Top of Task data

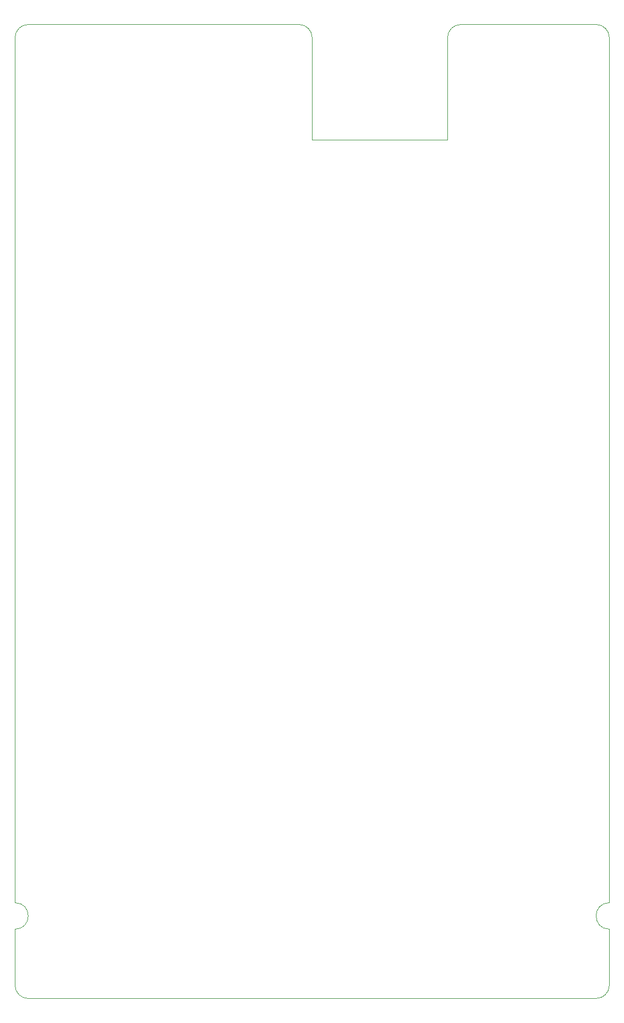
<source format=gbr>
%TF.GenerationSoftware,KiCad,Pcbnew,(5.1.6)-1*%
%TF.CreationDate,2021-12-02T00:23:03-06:00*%
%TF.ProjectId,SRA_Sensor_Board(connector_on_board),5352415f-5365-46e7-936f-725f426f6172,rev?*%
%TF.SameCoordinates,Original*%
%TF.FileFunction,Profile,NP*%
%FSLAX46Y46*%
G04 Gerber Fmt 4.6, Leading zero omitted, Abs format (unit mm)*
G04 Created by KiCad (PCBNEW (5.1.6)-1) date 2021-12-02 00:23:03*
%MOMM*%
%LPD*%
G01*
G04 APERTURE LIST*
%TA.AperFunction,Profile*%
%ADD10C,0.050000*%
%TD*%
G04 APERTURE END LIST*
D10*
X23622000Y-151384000D02*
G75*
G02*
X23622000Y-155448000I0J-2032000D01*
G01*
X25654000Y-166116000D02*
G75*
G02*
X23622000Y-164084000I0J2032000D01*
G01*
X115062000Y-164084000D02*
G75*
G02*
X113030000Y-166116000I-2032000J0D01*
G01*
X115062000Y-155448000D02*
G75*
G02*
X115062000Y-151384000I0J2032000D01*
G01*
X113030000Y-16256000D02*
G75*
G02*
X115062000Y-18288000I0J-2032000D01*
G01*
X90170000Y-18288000D02*
G75*
G02*
X92202000Y-16256000I2032000J0D01*
G01*
X67310000Y-16256000D02*
G75*
G02*
X69342000Y-18288000I0J-2032000D01*
G01*
X23622000Y-18288000D02*
G75*
G02*
X25654000Y-16256000I2032000J0D01*
G01*
X67310000Y-16256000D02*
X25654000Y-16256000D01*
X69342000Y-34036000D02*
X69342000Y-18288000D01*
X90170000Y-34036000D02*
X69342000Y-34036000D01*
X90170000Y-18288000D02*
X90170000Y-34036000D01*
X113030000Y-16256000D02*
X92202000Y-16256000D01*
X115062000Y-151384000D02*
X115062000Y-18288000D01*
X115062000Y-164084000D02*
X115062000Y-155448000D01*
X25654000Y-166116000D02*
X113030000Y-166116000D01*
X23622000Y-155448000D02*
X23622000Y-164084000D01*
X23622000Y-18288000D02*
X23622000Y-151384000D01*
M02*

</source>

Bottom of Task data

| What to do |
Only the lines containing "format" are needed; copy each of them from the data.

| Response to this task |
<source format=gbr>
G04 Gerber Fmt 4.6, Leading zero omitted, Abs format (unit mm)*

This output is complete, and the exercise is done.